Celui-ci, qui concerne à la fois les pénuries et les problèmes d'accès à l'eau, est susceptible de limiter la croissance économique selon le dernier rapport de l'Unesco.
La Californie en première ligne
Et le problème n'est pas circonscrit à l'Afrique et aux pays en voie de développement, loin s'en faut. "Dans la vallée de Tulare, située au cœur de la Californie, où sont cultivés deux tiers des fruits des États-Unis, plusieurs milliers d'arbres ont été arrachés et certains éleveurs ont choisi de réduire leurs troupeaux par manque d'eau. Si cette sécheresse est due à une météo clémente, elle est aussi (et surtout) à mettre sur le compte des cultures intensives" souligne John Plassard.L'État de l'Ouest américain, qui serait le 5e PIB mondial (devant le Royaume-Uni ou la France) s'il était un pays indépendant, avait déjà défrayé la chronique en novembre dernier, lorsque des contrats à terme sur l'eau californienne avaient été lancés par le Chicago Mercantile Exchange (CME) et le Nasdaq californien. Une grande première pour cette ressource naturelle, devenue à cette occasion une matière première et un actif financier, à l'instar du blé ou du pétrole. Objectif affiché par les opérateurs: permettre aux très gros consommateurs, agriculteurs en tête, d'avoir une meilleure visibilité sur la disponibilité de l'eau et pouvoir ainsi se couvrir contre les variations de prix.
Face à cette situation, il convient en premier lieu de s'interroger sur nos habitudes de consommation.
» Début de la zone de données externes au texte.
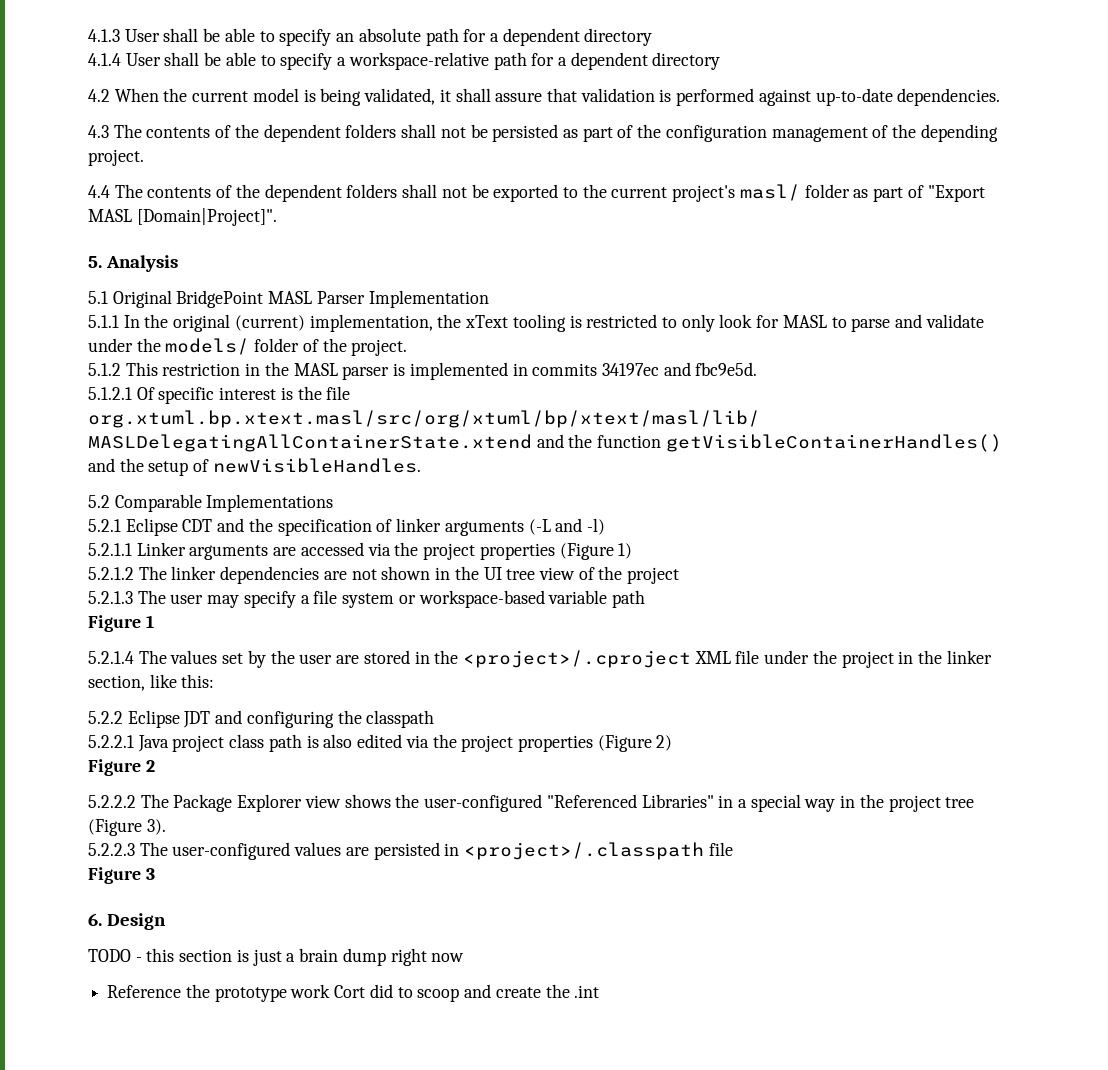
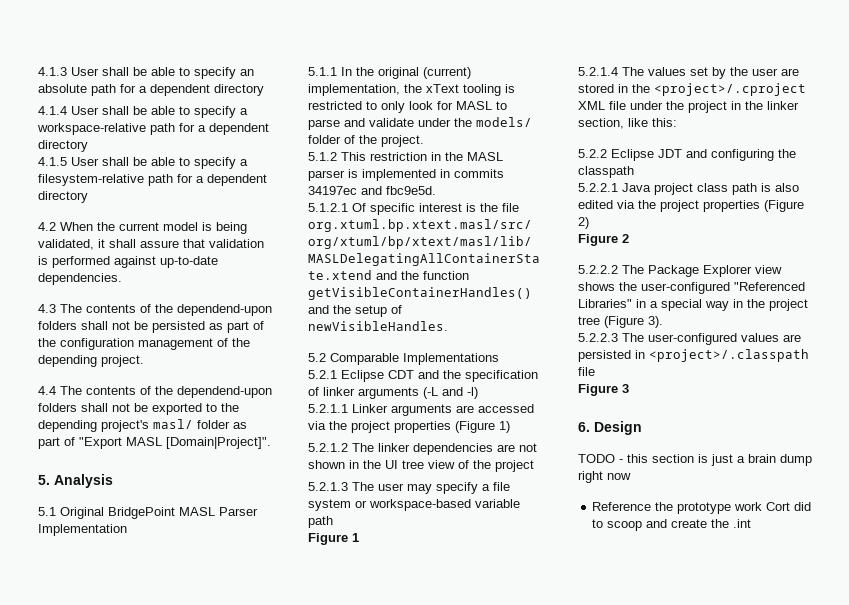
(721, 61) none -> [38,157,248,169] [38,174,267,186] [38,191,88,203] // 4.1.5 User shall be able to specify a filesystem-relative path for a dependent directory
[263,124,341,142] dependent -> [177,304,272,316] dependend-upon
[264,184,342,202] dependent -> [177,386,272,398] dependend-upon
[611,187,668,198] current -> [38,420,97,432] depending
Et de garder quelques chiffres en tête: il faut entre 5.000 litres (porc) et 15.000 litres d'eau pour produire 1kg de viande, quand il en faut entre 500 et 4.000 pour 1kg de blé, selon des données de l'IME. N’en déplaise aux Suisses, le chocolat fait partie des aliments les plus consommateurs d'eau avec 17.196 litres d'eau nécessaires pour produire 1 kg de produit, quand la bière, le thé et le vin sont (logiquement) les produits qui en consomment le moins. Du côté des aliments, la palme revient à la tomate (216 litres pour 1kg) et au chou (237 litres) et aux pommes de terre (287 litres).
Forte thématique d'investissement
Si la situation est pour le moins inquiétante, elle représente aussi une thématique d’investissement très forte selon John Plassard. "Le but ici n’est bien évidemment pas de profiter de cette situation dramatique, mais plutôt d’analyser les sociétés qui seront les plus à même d’améliorer cette situation en développant des solutions et des méthodes pour combattre ce fléau".Et l'expert de citer Danaher Corp et Roper Technologies concernant les réseaux intelligents de gestion de l'eau, Evoqua pour la purification "chimique" de l'eau via des systèmes de traitement des eaux usées, Xylem et Rexnord (fourniture de pompe, équipements de traitement et d’analyse) ou encore le spécialiste de l'agriculture intelligente Pentair. En Europe, John Plassard recommande notamment d'investir sur nos deux champions nationaux que sont Veolia et Suez, ou sur le spécialiste suisse des systèmes d’évacuation des eaux usées et installations sanitaires Geberit. Il existe par ailleurs de nombreux ETF (ESG responsable) reprenant la thématique, ajoute-t-il.
Rendu riche par l'effondrement du marché immobilier sur lequel il avait misé, puis célèbre grâce au film "The Big Short", l'investisseur Michael Burry ne s'y est pas trompé et expliquait, dès 2010, avoir investi dans des exploitations agricoles (notamment des cultures d'amandes, dont 80% de la production mondiale se situe en Californie et qui nécessitent des quantités astronomiques d'eau) disposant de réserves hydriques sur place. Il concentre d'ailleurs l'intégralité de ses investissements sur cette matière première, comme indiqué dans les dernières lignes du film susmentionné - "The small investment he still does is all focused on one commodity: water". Au cours des dix dernières années, sa société de gestion Scion Asset Management affiche un rendement global de 489,34 % nets de frais.